The sniper’s dark face seemed to darken even more with skepticism. “Helos are too unstable for precision shooting. Plus, that’s double-paned glass. I wouldn’t want to guarantee my shot from a moving platform.”
“Understood,” said Danny. “But I’ve seen it done. I had a Delta sniper shoot prone from the belly of my ship. He didn’t like doing it, but he hit his targets.”
Carl looked around at the faces of the other men. “I’ll give it a try. But add in the deflection of the glass, and that’s a tricky shot. If my target’s alone, okay. But if there’s a hostage close, she could get hurt.”
Ray was watching them incredulously. “What do you two experts think Dr. Shields is gonna be doing while Carl’s hanging up there trying to shoot him? He’s gonna blow your asses out of the sky, that’s what! He could shoot down that helicopter with a deer rifle.”
This was true, Danny knew. “I don’t think he’ll be expecting a shot from the chopper. If I turn on the searchlight, he’ll think we’re trying to get a look at him.”
“And if Carl misses the first shot?”
“Then you guys would bust in like you want to.”
Sheriff Ellis was the kind of man who talked to help himself think. “If Carl saw Shields holding a gun in his hands, especially in a threatening manner, we could definitely justify taking him out.”
“What if we go in and we don’t see a weapon?” asked Ray.
“Fire to disable?” said Ellis. “Don’t you train for that?
Ray shook his head. “Double-tap.
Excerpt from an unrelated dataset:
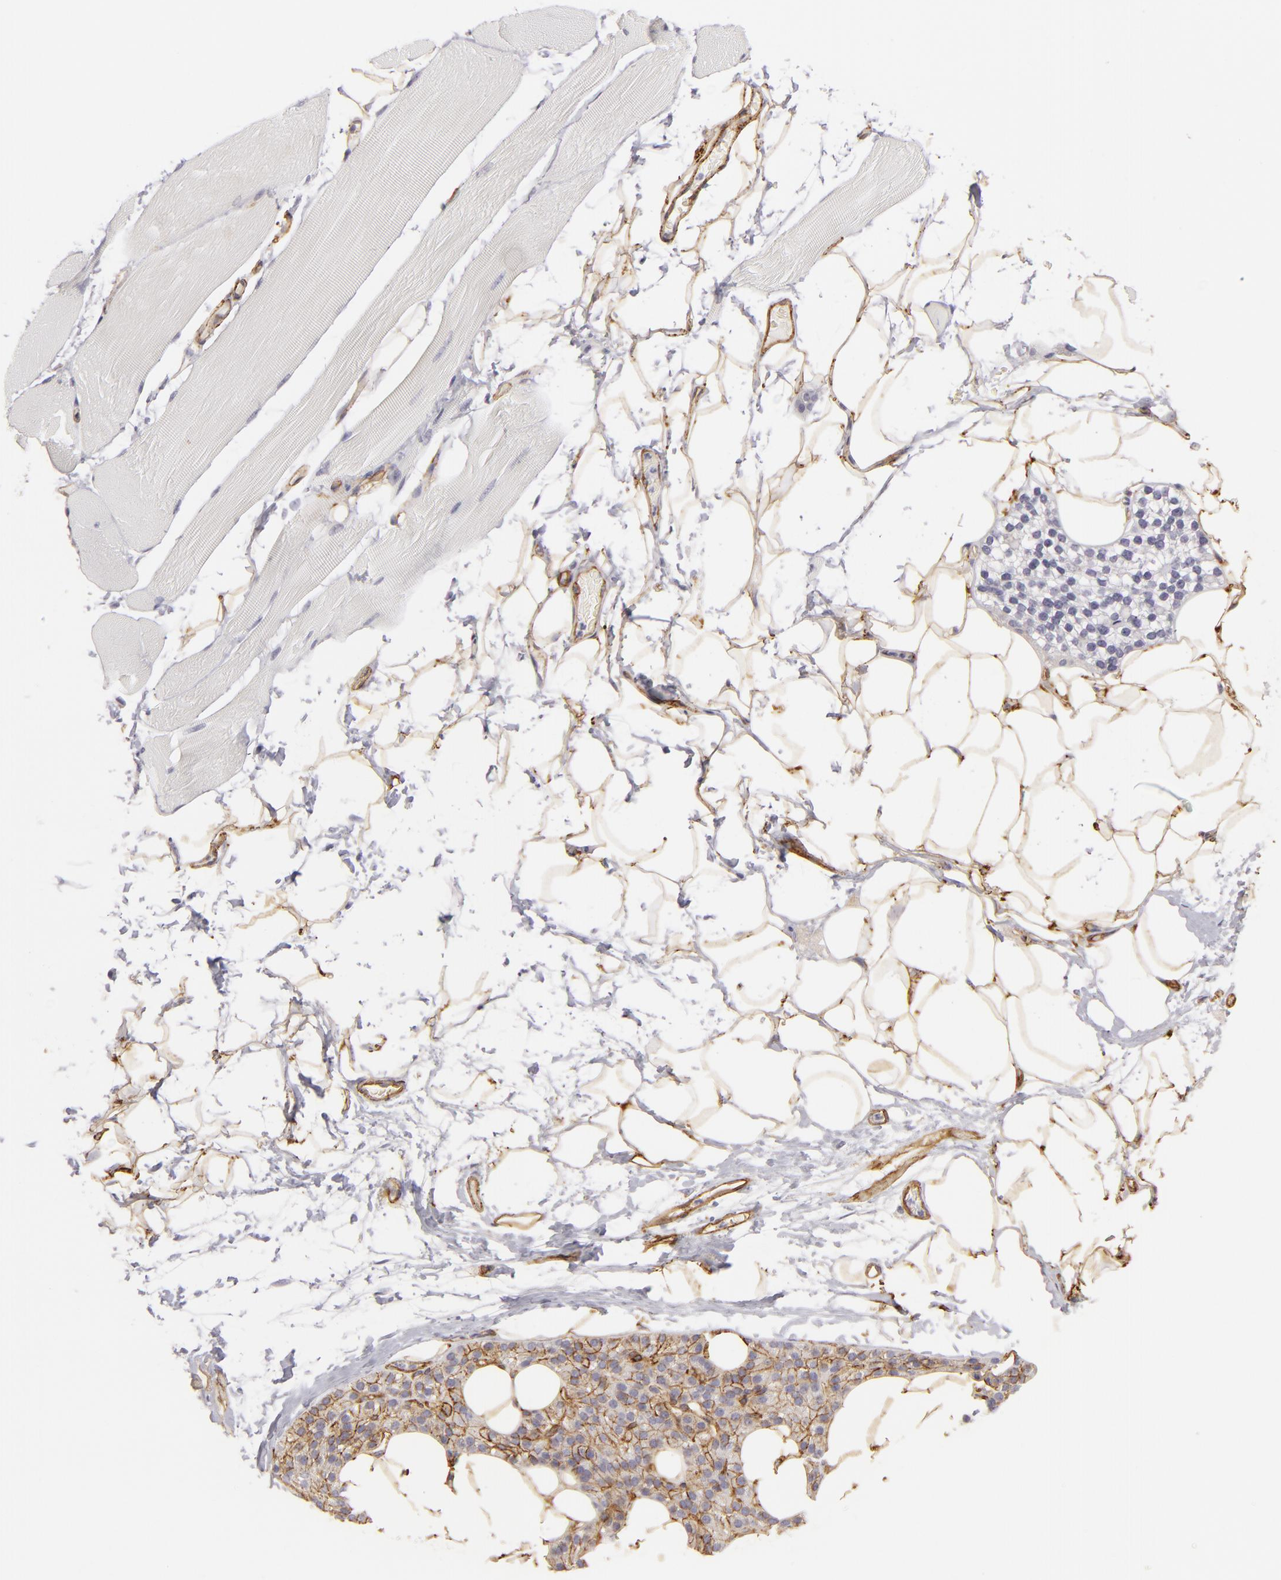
{"staining": {"intensity": "negative", "quantity": "none", "location": "none"}, "tissue": "skeletal muscle", "cell_type": "Myocytes", "image_type": "normal", "snomed": [{"axis": "morphology", "description": "Normal tissue, NOS"}, {"axis": "topography", "description": "Skeletal muscle"}, {"axis": "topography", "description": "Parathyroid gland"}], "caption": "IHC micrograph of benign skeletal muscle: skeletal muscle stained with DAB reveals no significant protein expression in myocytes. Nuclei are stained in blue.", "gene": "MCAM", "patient": {"sex": "female", "age": 37}}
Two to the body, one to the head, makes you good and dead.”
“Jesus. What happened to surgical strikes?”
“That’s just not practical in close-quarters combat,” said Carl. “Things happen too fast, once you go in. There may be a weapon you can’t see. Body armor you can’t see. Once things go that far, you have to shoot to kill.”
Ellis nodded. “I’m glad to hear that from you, Carl. Ray seems a tad eager today.”
Danny noted with some relief that the closer they got to the moment of truth, the less cavalier the sheriff was about ordering an assault.
A soft but persistent buzz drew several pairs of eyes to Danny. With hot blood flowing into his cheeks, he held up a hand in apology. Then he took out his cell phone and, after making sure no one else could read the screen, read the newest text message:
Me lying on sofa n grt room. W n study atdesk. Bth lying on study sofa.
Here was the very information that the TRU was using every available resource to try to discover. The best thermal imagers in the world couldn’t give this kind of detail. Danny considered telling the sheriff that he’d simply tried to text Laurel Shields (whose cell number he might reasonably have, since she was Michael’s teacher) and had gotten lucky. But sooner or later they would discover that the cell phone Laurel was using was not registered to her, but to a friend of Danny’s.
No,
he decided.
I’ve got to keep this ace up my sleeve until the last possible moment—
“I thought we wasn’t supposed to be talking to nobody on the outside,” Trace said from behind Danny. “Who’s
he
talking to?”
Sheriff Ellis said, “Major McDavitt has a family emergency. So how ’bout you shut up and focus on your job?”